Cannot combine bandages and sticks to make a splint, only a fireplace.
Description
Details
- Legacy ID
- 2632402138
- Severity
- None
- Resolution
- Open
- Reproducibility
- Always
Attempt to combine bandages and sticks.
Event Timeline
V"0.45.124299";Regular;
Just crafted a Splint out of fresh harvested "Wooden Stick" and bandage/rag (tried them both). Yielded both times a pristine "Splint" though the rag i used was Damaged. While crafting it with a bandage, it seemed to have comsumed the whole 100% of it, which could be the problem if you try to craft it with a <100% bandage. Besides that using up a full bandage might be not intended while it uses only one rag. -- Got hold of another bandage, used it once to recieve one with 75% and was now unable to craft a splint with that bandage, only a Fireplace Kit was possible. Tried the other versions up to 25% which had the same result.
just done it with 1 rag i thing, you just have to throw the sitck to the floor and then apply the rag there.
Legs broken, had two bandage rolls that were 75%, and a stick, but could only make a fireplace, not a splint. It seems silly that it would take 100% of a bandage roll to make a splint, but only one rag to do so. Also, why can't I combine bandage rolls to fix this problem?

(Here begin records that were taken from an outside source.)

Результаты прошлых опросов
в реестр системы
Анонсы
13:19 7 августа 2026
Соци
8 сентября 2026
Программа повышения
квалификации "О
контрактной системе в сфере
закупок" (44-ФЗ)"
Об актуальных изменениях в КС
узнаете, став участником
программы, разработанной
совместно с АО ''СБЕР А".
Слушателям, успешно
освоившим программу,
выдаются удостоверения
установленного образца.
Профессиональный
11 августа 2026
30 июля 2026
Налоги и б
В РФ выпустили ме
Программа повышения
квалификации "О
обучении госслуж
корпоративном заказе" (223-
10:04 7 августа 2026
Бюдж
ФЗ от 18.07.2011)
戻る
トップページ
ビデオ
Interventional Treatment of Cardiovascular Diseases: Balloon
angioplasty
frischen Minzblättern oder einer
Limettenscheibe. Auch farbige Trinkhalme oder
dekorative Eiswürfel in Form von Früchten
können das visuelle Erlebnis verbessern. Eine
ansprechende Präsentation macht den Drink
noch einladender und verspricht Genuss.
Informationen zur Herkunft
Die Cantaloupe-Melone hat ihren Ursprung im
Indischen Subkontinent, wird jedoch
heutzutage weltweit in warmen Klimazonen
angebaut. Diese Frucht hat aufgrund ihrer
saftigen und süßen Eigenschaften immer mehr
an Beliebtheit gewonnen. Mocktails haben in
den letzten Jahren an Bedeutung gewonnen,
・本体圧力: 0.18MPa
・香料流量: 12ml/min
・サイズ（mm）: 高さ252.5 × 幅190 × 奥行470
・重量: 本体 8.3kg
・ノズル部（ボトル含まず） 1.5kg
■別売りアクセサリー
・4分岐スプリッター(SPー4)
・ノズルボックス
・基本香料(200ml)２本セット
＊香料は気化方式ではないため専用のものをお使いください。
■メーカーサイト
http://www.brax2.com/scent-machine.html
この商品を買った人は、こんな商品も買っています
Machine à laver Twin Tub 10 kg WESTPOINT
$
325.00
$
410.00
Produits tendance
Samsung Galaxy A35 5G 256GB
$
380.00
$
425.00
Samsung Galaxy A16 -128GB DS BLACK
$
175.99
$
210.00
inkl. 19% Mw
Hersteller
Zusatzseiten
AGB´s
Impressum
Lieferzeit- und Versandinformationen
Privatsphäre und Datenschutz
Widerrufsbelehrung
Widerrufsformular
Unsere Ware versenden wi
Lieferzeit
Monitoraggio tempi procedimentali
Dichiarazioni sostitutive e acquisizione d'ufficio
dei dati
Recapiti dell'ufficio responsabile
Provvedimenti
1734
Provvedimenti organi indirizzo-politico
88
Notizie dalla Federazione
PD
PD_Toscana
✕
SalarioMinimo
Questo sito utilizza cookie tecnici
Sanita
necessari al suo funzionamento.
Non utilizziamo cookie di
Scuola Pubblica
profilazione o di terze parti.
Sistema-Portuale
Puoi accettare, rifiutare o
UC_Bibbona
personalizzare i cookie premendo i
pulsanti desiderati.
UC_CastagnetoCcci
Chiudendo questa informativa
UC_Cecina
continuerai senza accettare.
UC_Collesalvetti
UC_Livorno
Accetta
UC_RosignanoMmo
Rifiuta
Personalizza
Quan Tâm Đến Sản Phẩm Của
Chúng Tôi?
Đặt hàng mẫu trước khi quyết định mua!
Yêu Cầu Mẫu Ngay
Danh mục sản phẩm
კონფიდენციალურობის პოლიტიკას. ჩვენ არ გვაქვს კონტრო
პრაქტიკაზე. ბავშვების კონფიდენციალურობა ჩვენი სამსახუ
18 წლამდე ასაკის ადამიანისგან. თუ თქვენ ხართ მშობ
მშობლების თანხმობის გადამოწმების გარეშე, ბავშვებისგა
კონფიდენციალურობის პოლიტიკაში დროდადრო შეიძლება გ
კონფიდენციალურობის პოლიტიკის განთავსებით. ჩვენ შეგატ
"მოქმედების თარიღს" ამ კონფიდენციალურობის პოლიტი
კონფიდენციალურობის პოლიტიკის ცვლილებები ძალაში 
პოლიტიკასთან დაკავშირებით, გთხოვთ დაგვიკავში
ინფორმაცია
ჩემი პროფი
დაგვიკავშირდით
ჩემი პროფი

I was unable to crawl into houses to find a shirt to tear into rags, that seems not very realistic!
This is an old issue, but in my opinion a little overignored.
The whole thing does seem a little silly.
In my opinion, rags are overpowered to a certain extent, especially given the stackability to 6 rags.
Consider this: a t-shirt takes up one full inventory space, so does a bandana.
Let's say I collect
- one bandana
- two t-shirts
- one bandage
> 4 inventory spaces
Now I tear everything to rags. I now have
- 6 rags
- one bandage
> two inventory spaces
Logic dictates that
- I can only stack up to two rags
- making a splint requires two rags (or one rag and 50% bandage)
Bandages should have the advantage that they are more efficient for fixing wounds, since that is their actualy purpose in real-life, and they were designed for that purpose, to be light-weight, compact to cover large wounded areas.